Processing DAG: Kafka -> Search Worker -> Elasticsearch and Kafka -> Push Worker -> FCM/APNS.

Technical Selection: Custom Go-based workers for low memory footprint and high concurrency.

Infrastructure (Optional)

Distributed Coordination: Not heavily needed for MVP; service discovery handled by Kubernetes/Consul.

Observability: Prometheus for metrics (active connections, message latency) and Jaeger for tracing message flow across services.

Wrap Up

Advanced Topics

Trade-offs: We choose Eventual Consistency for message history across regions to maintain high availability. A user might see a message slightly later than another, but the order within a channel is preserved by the channel_id partition.
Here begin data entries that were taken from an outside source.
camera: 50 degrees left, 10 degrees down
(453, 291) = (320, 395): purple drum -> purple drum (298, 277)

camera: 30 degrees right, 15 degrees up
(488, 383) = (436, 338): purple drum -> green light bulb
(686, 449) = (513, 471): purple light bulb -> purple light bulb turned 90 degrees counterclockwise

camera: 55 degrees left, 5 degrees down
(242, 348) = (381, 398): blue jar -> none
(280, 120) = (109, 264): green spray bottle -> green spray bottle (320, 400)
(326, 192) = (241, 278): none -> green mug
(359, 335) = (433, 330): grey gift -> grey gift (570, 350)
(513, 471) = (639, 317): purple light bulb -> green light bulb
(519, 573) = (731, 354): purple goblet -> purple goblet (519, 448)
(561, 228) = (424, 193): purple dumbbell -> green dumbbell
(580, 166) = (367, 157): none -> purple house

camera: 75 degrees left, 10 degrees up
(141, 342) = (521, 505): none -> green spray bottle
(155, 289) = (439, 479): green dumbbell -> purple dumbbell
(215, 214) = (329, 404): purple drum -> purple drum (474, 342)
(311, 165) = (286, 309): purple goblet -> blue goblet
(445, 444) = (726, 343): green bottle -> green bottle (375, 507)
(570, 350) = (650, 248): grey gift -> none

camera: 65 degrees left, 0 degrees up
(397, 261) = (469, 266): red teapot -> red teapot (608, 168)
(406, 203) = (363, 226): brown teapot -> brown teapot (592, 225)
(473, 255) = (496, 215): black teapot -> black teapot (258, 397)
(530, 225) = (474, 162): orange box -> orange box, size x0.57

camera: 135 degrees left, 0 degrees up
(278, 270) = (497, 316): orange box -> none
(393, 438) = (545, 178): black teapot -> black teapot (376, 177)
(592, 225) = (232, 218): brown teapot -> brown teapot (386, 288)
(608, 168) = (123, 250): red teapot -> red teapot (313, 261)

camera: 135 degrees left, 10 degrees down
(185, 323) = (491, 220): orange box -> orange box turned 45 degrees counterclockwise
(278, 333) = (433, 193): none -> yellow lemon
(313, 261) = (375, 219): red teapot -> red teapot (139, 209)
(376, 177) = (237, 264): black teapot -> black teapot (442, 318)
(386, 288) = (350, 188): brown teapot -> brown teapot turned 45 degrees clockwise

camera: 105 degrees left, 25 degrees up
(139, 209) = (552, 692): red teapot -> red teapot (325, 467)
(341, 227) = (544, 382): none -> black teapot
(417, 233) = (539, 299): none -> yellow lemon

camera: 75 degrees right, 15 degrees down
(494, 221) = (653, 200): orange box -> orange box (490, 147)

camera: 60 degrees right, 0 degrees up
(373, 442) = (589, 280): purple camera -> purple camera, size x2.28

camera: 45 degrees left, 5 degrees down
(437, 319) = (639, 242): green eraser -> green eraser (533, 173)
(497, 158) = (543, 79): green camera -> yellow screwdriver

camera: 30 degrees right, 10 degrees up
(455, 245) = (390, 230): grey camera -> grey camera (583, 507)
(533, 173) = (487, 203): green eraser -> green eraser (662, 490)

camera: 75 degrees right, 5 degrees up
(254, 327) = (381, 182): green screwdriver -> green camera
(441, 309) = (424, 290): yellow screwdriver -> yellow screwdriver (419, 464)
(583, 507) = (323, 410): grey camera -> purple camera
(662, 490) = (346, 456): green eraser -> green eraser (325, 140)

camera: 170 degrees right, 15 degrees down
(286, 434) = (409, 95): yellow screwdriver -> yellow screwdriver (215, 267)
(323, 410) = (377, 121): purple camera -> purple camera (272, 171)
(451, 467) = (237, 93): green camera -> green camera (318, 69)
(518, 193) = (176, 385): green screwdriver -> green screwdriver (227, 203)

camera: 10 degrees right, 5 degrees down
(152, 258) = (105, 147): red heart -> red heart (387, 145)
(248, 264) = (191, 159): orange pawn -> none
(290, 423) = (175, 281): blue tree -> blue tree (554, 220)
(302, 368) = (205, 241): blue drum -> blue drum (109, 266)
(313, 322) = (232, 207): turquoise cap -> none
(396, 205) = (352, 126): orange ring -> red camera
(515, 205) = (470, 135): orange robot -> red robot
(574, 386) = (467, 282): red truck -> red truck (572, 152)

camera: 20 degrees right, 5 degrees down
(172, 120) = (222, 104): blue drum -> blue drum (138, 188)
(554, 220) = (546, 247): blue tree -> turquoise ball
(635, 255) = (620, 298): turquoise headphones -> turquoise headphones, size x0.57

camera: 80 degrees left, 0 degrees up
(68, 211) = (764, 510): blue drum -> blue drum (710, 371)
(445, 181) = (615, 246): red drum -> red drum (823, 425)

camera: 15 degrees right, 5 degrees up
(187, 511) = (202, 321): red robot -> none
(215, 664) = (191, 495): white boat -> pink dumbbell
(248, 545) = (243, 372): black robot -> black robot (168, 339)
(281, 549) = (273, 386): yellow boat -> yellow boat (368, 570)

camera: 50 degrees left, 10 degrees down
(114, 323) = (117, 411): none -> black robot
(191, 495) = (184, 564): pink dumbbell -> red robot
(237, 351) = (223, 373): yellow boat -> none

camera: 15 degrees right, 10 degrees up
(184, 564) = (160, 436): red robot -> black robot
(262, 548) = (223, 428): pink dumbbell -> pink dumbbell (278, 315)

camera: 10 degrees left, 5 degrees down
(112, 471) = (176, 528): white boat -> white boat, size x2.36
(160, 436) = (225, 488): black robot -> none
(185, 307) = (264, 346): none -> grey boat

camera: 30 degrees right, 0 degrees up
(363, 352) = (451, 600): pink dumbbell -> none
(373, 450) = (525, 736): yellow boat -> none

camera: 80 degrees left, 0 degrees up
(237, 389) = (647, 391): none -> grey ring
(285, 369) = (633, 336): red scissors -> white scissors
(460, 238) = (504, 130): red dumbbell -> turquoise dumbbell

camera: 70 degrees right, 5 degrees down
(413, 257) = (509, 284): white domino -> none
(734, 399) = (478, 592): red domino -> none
Reliability: To handle Hot Channels (e.g., #general with 100k users), the system switches from a push-model to a pull-lazy-load model for presence to avoid crashing the WebSocket gateways.

Bottleneck Analysis: The main bottleneck is the Fan-out. If one message goes to 100k people, the Message Service must generate 100k tasks.

Optimization: Use a "Channel-based Pub/Sub" within the Gateway layer. Each Gateway instance subscribes to a Redis/NATS topic for a channel only if it has at least one active user for that channel. This reduces redundant message processing.

Security: Strict isolation at the storage level ensures Workspace A cannot access Workspace B data through shard-level partitioning.